Data quality and management
All study data are stored in a password-protected customised
database, hosted by the University of Birmingham.
Paper-based information is held in locked filing cabinets
in the study office. For all data entry, a minimum 10%
sample is checked to monitor error rates. Potential errors
are identified and checked using a range of techniques.
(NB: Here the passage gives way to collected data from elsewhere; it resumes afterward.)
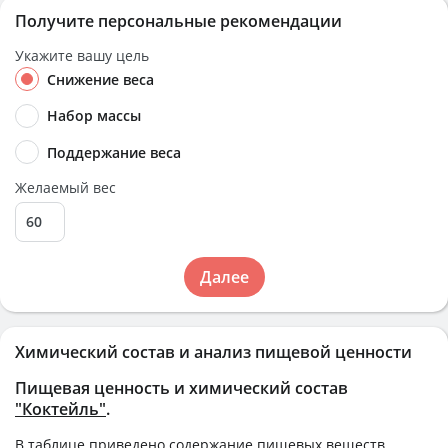
Получите персональные рекомендации
Укажите вашу цель
Снижение веса
Набор массы
Поддержание веса
Желаемый вес
Далее
Химический состав и анализ пищевой ценности
Пищевая ценность и химический состав
"Коктейль"
.
В таблице приведено содержание пищевых веществ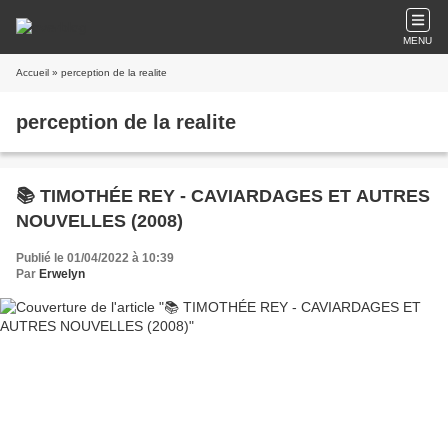
MENU
Accueil
» perception de la realite
perception de la realite
📚 TIMOTHÉE REY - CAVIARDAGES ET AUTRES
NOUVELLES (2008)
Publié le 01/04/2022 à 10:39
Par
Erwelyn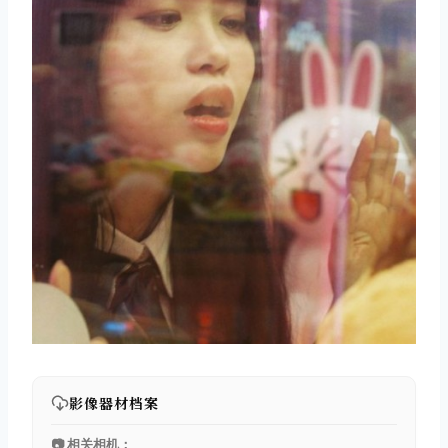
影像器材档案
📷 相关相机：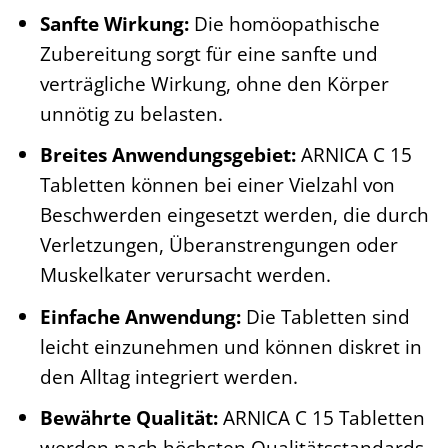
Sanfte Wirkung:
Die homöopathische
Zubereitung sorgt für eine sanfte und
verträgliche Wirkung, ohne den Körper
unnötig zu belasten.
Breites Anwendungsgebiet:
ARNICA C 15
Tabletten können bei einer Vielzahl von
Beschwerden eingesetzt werden, die durch
Verletzungen, Überanstrengungen oder
Muskelkater verursacht werden.
Einfache Anwendung:
Die Tabletten sind
leicht einzunehmen und können diskret in
den Alltag integriert werden.
Bewährte Qualität:
ARNICA C 15 Tabletten
werden nach höchsten Qualitätsstandards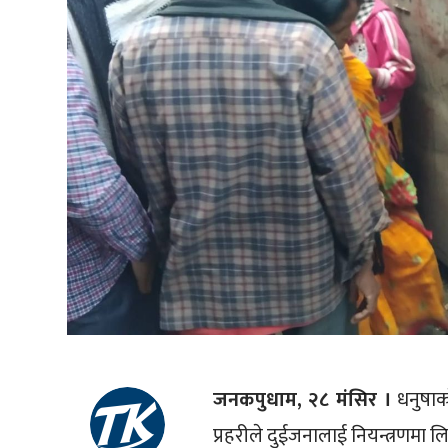
जनकपुधाम, २८ मंसिर ।
धनुषाक
प्रहरीले दुईजनालाई नियन्त्रणमा 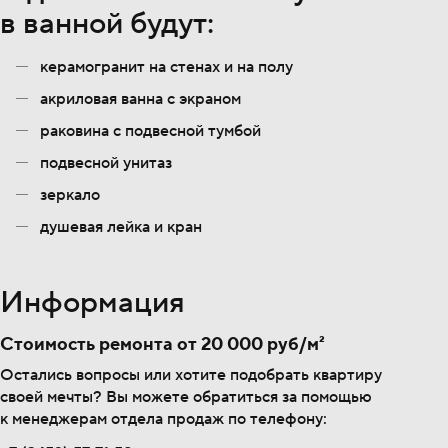
в ванной будут:
керамогранит на стенах и на полу
акриловая ванна с экраном
раковина с подвесной тумбой
подвесной унитаз
зеркало
душевая лейка и кран
Информация
Стоимость ремонта от 20 000 руб/м²
Остались вопросы или хотите подобрать квартиру
своей мечты? Вы можете обратиться за помощью
к менеджерам отдела продаж по телефону: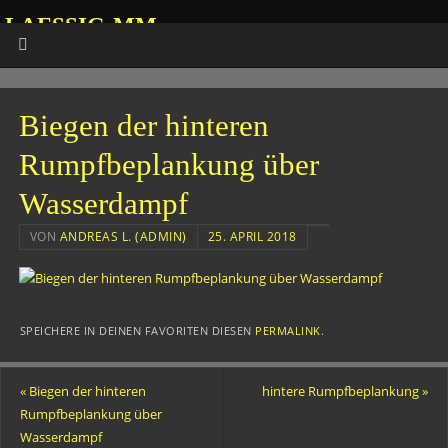
LAESSIG-MM
HOMEPAGE VON ANDREAS
Biegen der hinteren
Rumpfbeplankung über
Wasserdampf
VON
ANDREAS L. (ADMIN)
25. APRIL 2018
SPEICHERE IN DEINEN FAVORITEN DIESEN
PERMALINK
.
«
Biegen der hinteren
hintere Rumpfbeplankung
»
Rumpfbeplankung über
Wasserdampf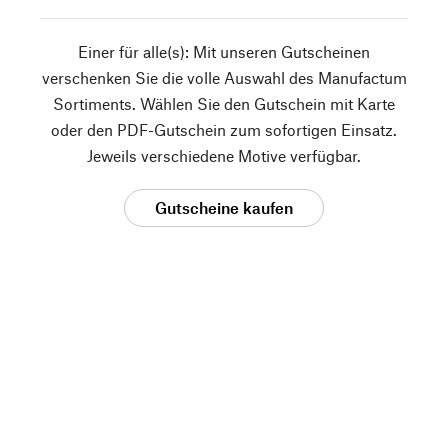
Einer für alle(s): Mit unseren Gutscheinen
verschenken Sie die volle Auswahl des Manufactum
Sortiments. Wählen Sie den Gutschein mit Karte
oder den PDF-Gutschein zum sofortigen Einsatz.
Jeweils verschiedene Motive verfügbar.
Gutscheine kaufen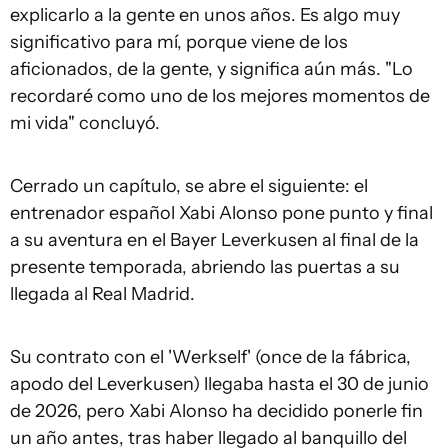
explicarlo a la gente en unos años. Es algo muy
significativo para mí, porque viene de los
aficionados, de la gente, y significa aún más. "Lo
recordaré como uno de los mejores momentos de
mi vida" concluyó.
Cerrado un capítulo, se abre el siguiente: el
entrenador español Xabi Alonso pone punto y final
a su aventura en el Bayer Leverkusen al final de la
presente temporada, abriendo las puertas a su
llegada al Real Madrid.
Su contrato con el 'Werkself' (once de la fábrica,
apodo del Leverkusen) llegaba hasta el 30 de junio
de 2026, pero Xabi Alonso ha decidido ponerle fin
un año antes, tras haber llegado al banquillo del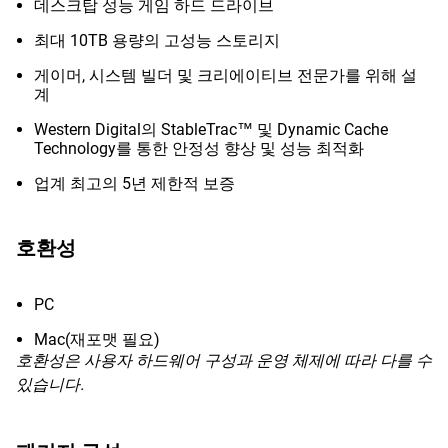
데스크탑 성능 게임 하드 드라이브
최대 10TB 용량의 고성능 스토리지
게이머, 시스템 빌더 및 크리에이티브 전문가를 위해 설
계
Western Digital의 StableTrac™ 및 Dynamic Cache
Technology를 통한 안정성 향상 및 성능 최적화
업계 최고의 5년 제한적 보증
호환성
PC
Mac(재포맷 필요)
호환성은 사용자 하드웨어 구성과 운영 체제에 따라 다를 수
있습니다.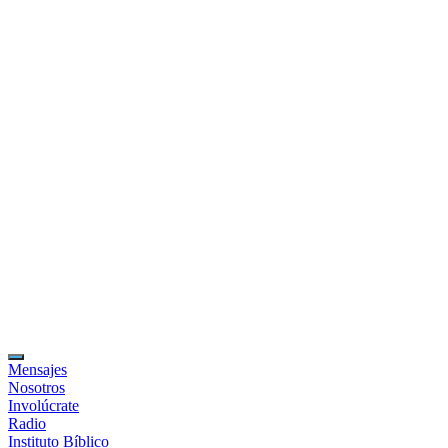
Mensajes
Nosotros
Involúcrate
Radio
Instituto Bíblico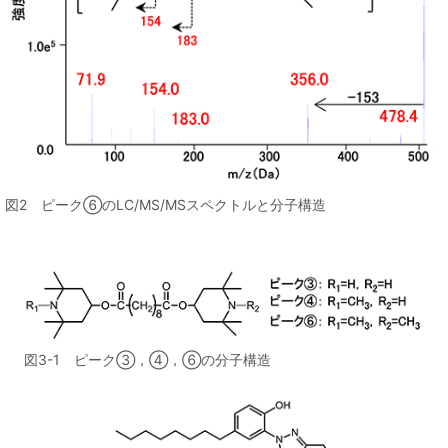
図2 ピーク⑥のLC/MS/MSスペクトルと分子構造
図3-1 ピーク③，④，⑥の分子構造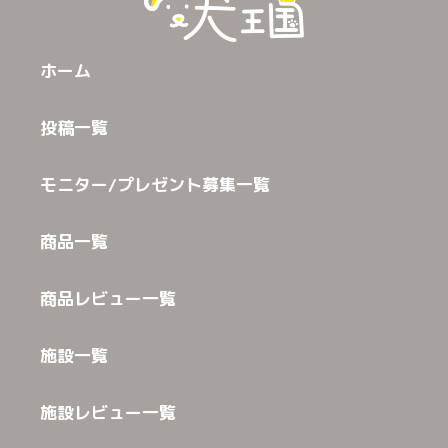
ホーム
投稿一覧
モニター/プレゼント募集一覧
商品一覧
商品レビュー一覧
施設一覧
施設レビュー一覧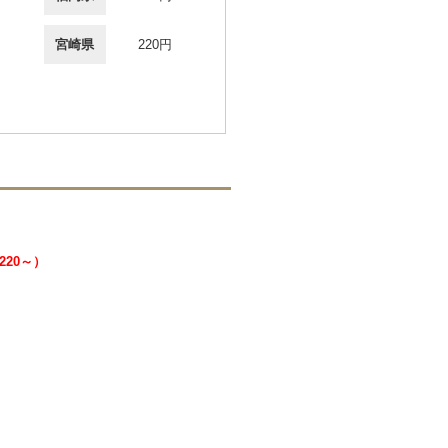
宮崎県
220円
220～）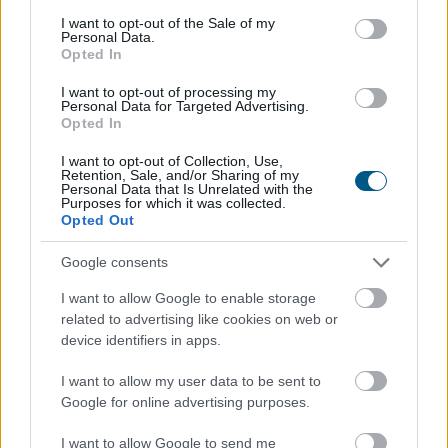
consent section.
I want to opt-out of the Sale of my
Personal Data.
Opted In
Andalúziában nyolcezer hektáron
pusztít
erdőtűz
I want to opt-out of processing my
Personal Data for Targeted Advertising.
Opted In
I want to opt-out of Collection, Use,
Retention, Sale, and/or Sharing of my
Personal Data that Is Unrelated with the
Purposes for which it was collected.
Opted Out
Google consents
I want to allow Google to enable storage
related to advertising like cookies on web or
device identifiers in apps.
I want to allow my user data to be sent to
Google for online advertising purposes.
Az andalúziai Niebla város közelében nyolcezer
hektáron pusztít erdőtűz, emiatt hat településről 500
I want to allow Google to send me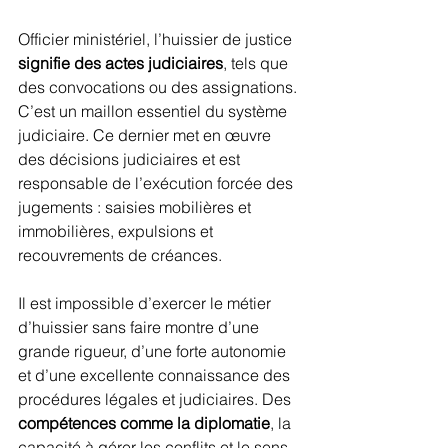
Officier ministériel, l’huissier de justice 
signifie des actes judiciaires
, tels que 
des convocations ou des assignations. 
C’est un maillon essentiel du système 
judiciaire. Ce dernier met en œuvre 
des décisions judiciaires et est 
responsable de l’exécution forcée des 
jugements : saisies mobilières et 
immobilières, expulsions et 
recouvrements de créances.
Il est impossible d’exercer le métier 
d’huissier sans faire montre d’une 
grande rigueur, d’une forte autonomie 
et d’une excellente connaissance des 
procédures légales et judiciaires. Des 
compétences comme la diplomatie
, la 
capacité à gérer les conflits et le sens 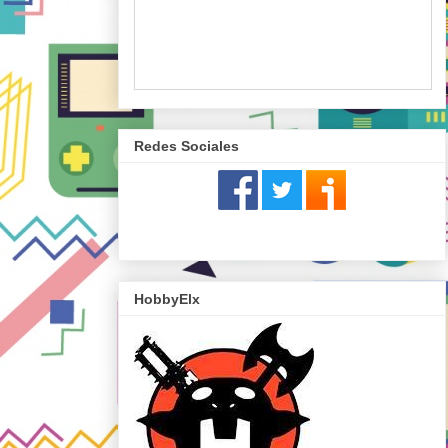
Redes Sociales
HobbyElx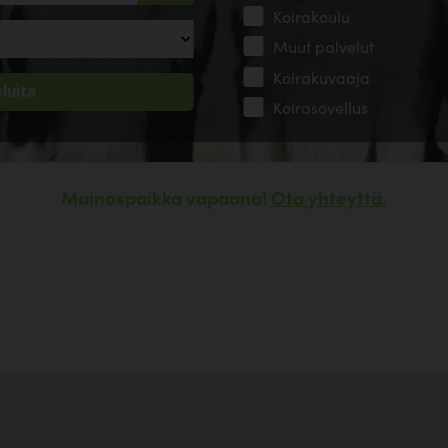
Koirakoulu
Muut palvelut
Koirakuvaaja
Koirasovellus
Mainospaikka vapaana!
Ota yhteyttä.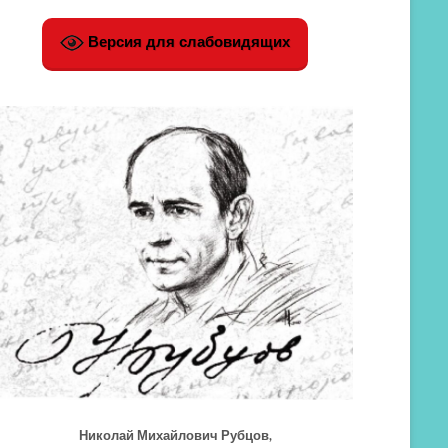
Версия для слабовидящих
Николай Михайлович Рубцов,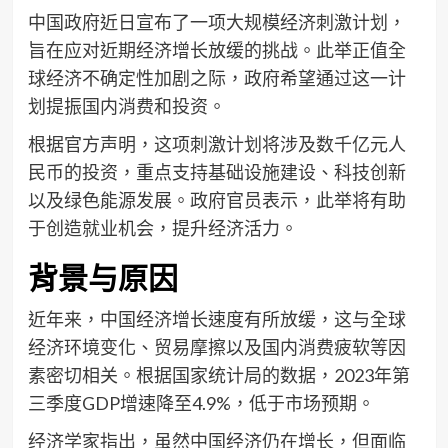
中国政府近日宣布了一项大规模经济刺激计划，
旨在应对近期经济增长放缓的挑战。此举正值全
球经济不确定性加剧之际，政府希望通过这一计
划提振国内消费和投资。
根据官方声明，这项刺激计划将涉及数千亿元人
民币的投资，重点支持基础设施建设、科技创新
以及绿色能源发展。政府官员表示，此举将有助
于创造就业机会，提升经济活力。
背景与原因
近年来，中国经济增长速度有所放缓，这与全球
经济环境变化、贸易摩擦以及国内消费疲软等因
素密切相关。根据国家统计局的数据，2023年第
三季度GDP增速降至4.9%，低于市场预期。
经济学家指出，虽然中国经济仍在增长，但面临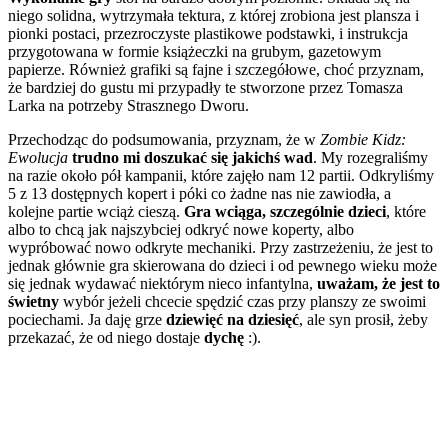
niego solidna, wytrzymała tektura, z której zrobiona jest plansza i
pionki postaci, przezroczyste plastikowe podstawki, i instrukcja
przygotowana w formie książeczki na grubym, gazetowym
papierze. Również grafiki są fajne i szczegółowe, choć przyznam,
że bardziej do gustu mi przypadły te stworzone przez Tomasza
Larka na potrzeby Strasznego Dworu.
Przechodząc do podsumowania, przyznam, że w
Zombie Kidz:
Ewolucja
trudno mi doszukać się jakichś wad
. My rozegraliśmy
na razie około pół kampanii, które zajęło nam 12 partii. Odkryliśmy
5 z 13 dostępnych kopert i póki co żadne nas nie zawiodła, a
kolejne partie wciąż cieszą.
Gra wciąga, szczególnie dzieci
, które
albo to chcą jak najszybciej odkryć nowe koperty, albo
wypróbować nowo odkryte mechaniki. Przy zastrzeżeniu, że jest to
jednak głównie gra skierowana do dzieci i od pewnego wieku może
się jednak wydawać niektórym nieco infantylna,
uważam, że jest to
świetny
wybór jeżeli chcecie spędzić czas przy planszy ze swoimi
pociechami. Ja daję grze
dziewięć na dziesięć
, ale syn prosił, żeby
przekazać, że od niego dostaje
dychę
:).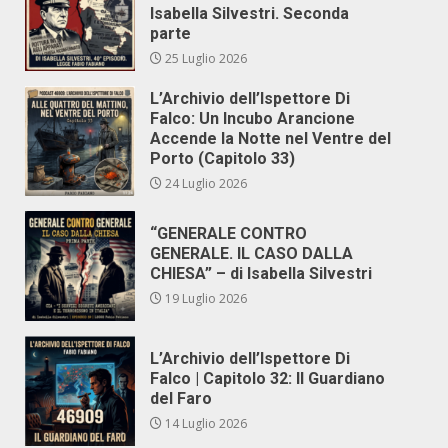
Isabella Silvestri. Seconda
parte
25 Luglio 2026
L’Archivio dell’Ispettore Di
Falco: Un Incubo Arancione
Accende la Notte nel Ventre del
Porto (Capitolo 33)
24 Luglio 2026
“GENERALE CONTRO
GENERALE. IL CASO DALLA
CHIESA” – di Isabella Silvestri
19 Luglio 2026
L’Archivio dell’Ispettore Di
Falco | Capitolo 32: Il Guardiano
del Faro
14 Luglio 2026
These include clinical and data-driven range checks, and
cross validation between variables where a correlation
would be expected and when the same information is
obtained from different sources.
Planned statistical analysis
Trial analyses will be undertaken after the second followup
measures are completed and there will be no interim
analyses.
The baseline pupil (including sex, ethnicity, deprivation
[based on IMD scores derived from home postcode]
anthropometric measures, dietary intake, physical activity
levels, psychological variables) and school level characteristics
(school size, ethnic mix of pupils and % eligible for
FSM) will be summarised by control and intervention
arms, using numbers and proportions, means and standard
deviations or medians and inter-quartile ranges.
Analyses of outcomes will be by intention to treat. As
randomisation will be at the school (cluster) level, appropriate
statistical methods to account for the clustering
within schools (detailed below) will be used in the analysis.
Analysis of outcomes will be for both 3- and 18-month
follow-up stages.
We will use a mixed model ANCOVA with follow-up
outcome values as the dependent variable and baseline
values and treatment arm as the independent variables,
to investigate effectiveness. These will be fitted using mixed
models in STATA to allow for clustering. We will allow for
clustering at the school level and explore the possibility
of allowing for an additional level of clustering at the
class level.
The primary analysis will be adjusted for baseline values
for all outcomes. Secondary analysis will additionally adjust
for pre-specified baseline school and child level covariates.
These will include school level factors which were
used in the randomisation (school size, % pupils eligible
for free school meals, ethnic mix of pupils) and pupil level
factors (sex, baseline BMI z-score, ethnicity, deprivation from home postcode, baseline total energy intake and
baseline total physical activity). We will not adjust for age
as all children will be of a very similar age. We will adjust
at the school and pupil level for both ethnicity and
deprivation as the school population is expected to differ
from the consented study population.
Outcomes are either binary (e.g. non-overweight vs.
overweight), or continuous (e.g. BMI z-score or energy
expenditure), and therefore either log or linear link functions
will be used, with transformations where appropriate
to accommodate any non-normality. All model
assumptions will be checked. We will report both relative
and absolute treatment effects.
The primary analysis will be a complete case analysis.
However, missing data will be reported and associations
between outcomes explored. Depending on the nature of
these associations and the extent of the missing data,
sensitivity analysis will be undertaken using multipleimputation
techniques.
The primary outcome and primary sub-group comparisons
at both time points will be considered significant
at the 5% level (and so 95% CIs reported); whereas other
secondary outcomes will be deemed significant at the 1%
level (and so 99% CIs reported). This difference in levels
of significance, gives more weight to the primary outcomes.